埃达克质岩石是高Na、Al和Sr、低Y和HREE以及Nb、Ta亏损的钠质花岗质岩石,奥长花岗岩-英云闪长岩-花岗闪长岩(TTG)是早期(太古宙)大陆壳主要组分,成分与埃达克质岩石相似,这些成分独特的岩石总体上认为是俯冲洋壳、下地壳和拆沉的下地壳中变质玄武岩部分熔融的产物。文中综述我们近年来在变质玄武岩体系相平衡和矿物-熔体微量元素分配实验研究成果:相平衡实验和熔体微量元素特征研究表明,变质玄武岩部分熔融过程中金红石是导致TTG/埃达克岩浆Nb、Ta亏损的必要残留矿物,从而否定了前人“TTG由无金红石的角闪岩熔融产生”的观点;证实金红石仅仅在压力1.5GPa以上才能稳定存在,从而限定TTG/埃达克岩熔体必定产生在大约50km以上,表明TTG/埃达克岩是在相对较深的含金红石榴辉岩相条件下熔融产生的。
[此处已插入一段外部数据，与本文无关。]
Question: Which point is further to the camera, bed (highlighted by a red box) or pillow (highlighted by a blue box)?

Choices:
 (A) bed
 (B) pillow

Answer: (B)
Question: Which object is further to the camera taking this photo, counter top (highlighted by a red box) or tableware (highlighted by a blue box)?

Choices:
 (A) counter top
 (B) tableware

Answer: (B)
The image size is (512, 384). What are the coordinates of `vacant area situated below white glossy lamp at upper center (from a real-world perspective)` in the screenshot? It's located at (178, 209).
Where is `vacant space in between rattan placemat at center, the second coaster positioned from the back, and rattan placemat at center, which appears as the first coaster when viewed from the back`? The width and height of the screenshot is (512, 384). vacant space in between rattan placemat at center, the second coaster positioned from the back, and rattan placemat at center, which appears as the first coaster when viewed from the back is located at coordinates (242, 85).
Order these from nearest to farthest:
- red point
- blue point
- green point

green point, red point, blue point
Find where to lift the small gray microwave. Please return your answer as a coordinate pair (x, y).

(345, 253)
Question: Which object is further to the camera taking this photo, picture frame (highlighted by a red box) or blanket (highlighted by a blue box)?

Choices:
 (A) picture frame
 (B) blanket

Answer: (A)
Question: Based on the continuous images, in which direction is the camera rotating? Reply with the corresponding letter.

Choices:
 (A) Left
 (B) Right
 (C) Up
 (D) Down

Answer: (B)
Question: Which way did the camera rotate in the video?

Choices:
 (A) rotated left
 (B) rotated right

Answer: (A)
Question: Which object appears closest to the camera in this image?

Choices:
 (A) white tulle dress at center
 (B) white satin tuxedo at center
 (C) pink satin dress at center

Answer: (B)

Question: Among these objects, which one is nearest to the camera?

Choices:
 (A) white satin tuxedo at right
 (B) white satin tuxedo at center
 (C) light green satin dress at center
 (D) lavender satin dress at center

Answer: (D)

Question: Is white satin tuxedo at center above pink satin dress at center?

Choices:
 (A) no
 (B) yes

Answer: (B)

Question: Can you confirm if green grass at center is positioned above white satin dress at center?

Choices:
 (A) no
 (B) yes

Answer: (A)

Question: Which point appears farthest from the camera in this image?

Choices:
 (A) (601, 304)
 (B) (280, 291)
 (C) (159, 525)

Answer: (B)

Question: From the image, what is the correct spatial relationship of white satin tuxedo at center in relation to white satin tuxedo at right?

矿物(石榴子石、角闪石,单斜辉石和金红石)-熔体微量元素分配系数测定和部分熔融模拟结果进一步限定俯冲洋壳和下地壳起源的TTG/埃达克岩浆由含金红石角闪榴辉岩熔融产生,而拆沉下地壳起源的埃达克岩浆的产生要求软流圈地幔高温,由无水或含有少量含水矿物的榴辉岩熔融产生。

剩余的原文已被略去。